Step 3 - Unexport GPIOs as superuser
After the application has terminated, a third program can be executed by the superuser to unexport the appropriate GPIOs.
var Gpio = require('onoff').Gpio,
led = new Gpio(17, 'out');
led.unexport();onoff has been tested on the BeagleBone (Ångström) and Raspberry Pi (Raspbian). The suitability of onoff for a particular Linux board is highly dependent on how GPIO interfaces are made available on that board. The GPIO interfaces documentation describes GPIO access conventions rather than standards that must be followed so GPIO can vary from platform to platform.

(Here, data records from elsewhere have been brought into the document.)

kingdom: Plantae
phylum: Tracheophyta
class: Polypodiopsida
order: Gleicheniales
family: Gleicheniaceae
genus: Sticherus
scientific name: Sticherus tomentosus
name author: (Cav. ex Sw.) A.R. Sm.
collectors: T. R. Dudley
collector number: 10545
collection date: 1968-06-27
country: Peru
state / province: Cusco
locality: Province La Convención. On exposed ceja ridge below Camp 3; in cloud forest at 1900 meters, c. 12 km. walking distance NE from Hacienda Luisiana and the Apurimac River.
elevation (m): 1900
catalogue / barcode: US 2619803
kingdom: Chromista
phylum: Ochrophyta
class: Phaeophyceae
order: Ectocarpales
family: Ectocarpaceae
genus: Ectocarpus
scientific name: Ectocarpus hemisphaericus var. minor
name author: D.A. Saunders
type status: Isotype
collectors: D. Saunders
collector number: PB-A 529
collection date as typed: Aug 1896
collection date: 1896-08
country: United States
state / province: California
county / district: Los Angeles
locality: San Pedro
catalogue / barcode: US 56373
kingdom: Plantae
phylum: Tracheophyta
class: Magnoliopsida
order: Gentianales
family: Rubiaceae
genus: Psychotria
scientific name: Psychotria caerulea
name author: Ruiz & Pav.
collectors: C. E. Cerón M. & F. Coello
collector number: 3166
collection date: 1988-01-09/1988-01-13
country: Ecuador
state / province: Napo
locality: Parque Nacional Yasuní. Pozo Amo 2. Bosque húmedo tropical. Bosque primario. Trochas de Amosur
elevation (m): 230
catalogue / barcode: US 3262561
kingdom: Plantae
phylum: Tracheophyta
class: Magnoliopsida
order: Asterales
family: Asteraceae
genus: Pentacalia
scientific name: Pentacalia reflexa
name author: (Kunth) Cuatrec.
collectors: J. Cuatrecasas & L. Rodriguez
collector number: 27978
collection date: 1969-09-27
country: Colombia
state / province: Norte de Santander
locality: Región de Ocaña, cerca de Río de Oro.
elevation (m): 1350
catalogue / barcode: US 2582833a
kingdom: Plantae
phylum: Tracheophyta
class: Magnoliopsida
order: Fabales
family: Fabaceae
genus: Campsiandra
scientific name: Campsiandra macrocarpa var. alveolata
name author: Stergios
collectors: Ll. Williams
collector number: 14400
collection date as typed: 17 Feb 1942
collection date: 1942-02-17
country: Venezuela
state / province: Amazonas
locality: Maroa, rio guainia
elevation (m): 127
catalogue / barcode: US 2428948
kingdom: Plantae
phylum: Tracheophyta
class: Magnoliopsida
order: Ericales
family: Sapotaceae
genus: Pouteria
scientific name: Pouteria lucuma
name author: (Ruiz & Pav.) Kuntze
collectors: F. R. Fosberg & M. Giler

For example, onoff relies on sysfs files located at /sys/classes/gpio being available. However, these sysfs files for userspace GPIO are optional and may not be available on a particular platform.
As its name hopefully indicates, onoff can be used for turning things on and off and detecting interrupts at a "reasonable" frequency. It's not intended for use in bit banging applications.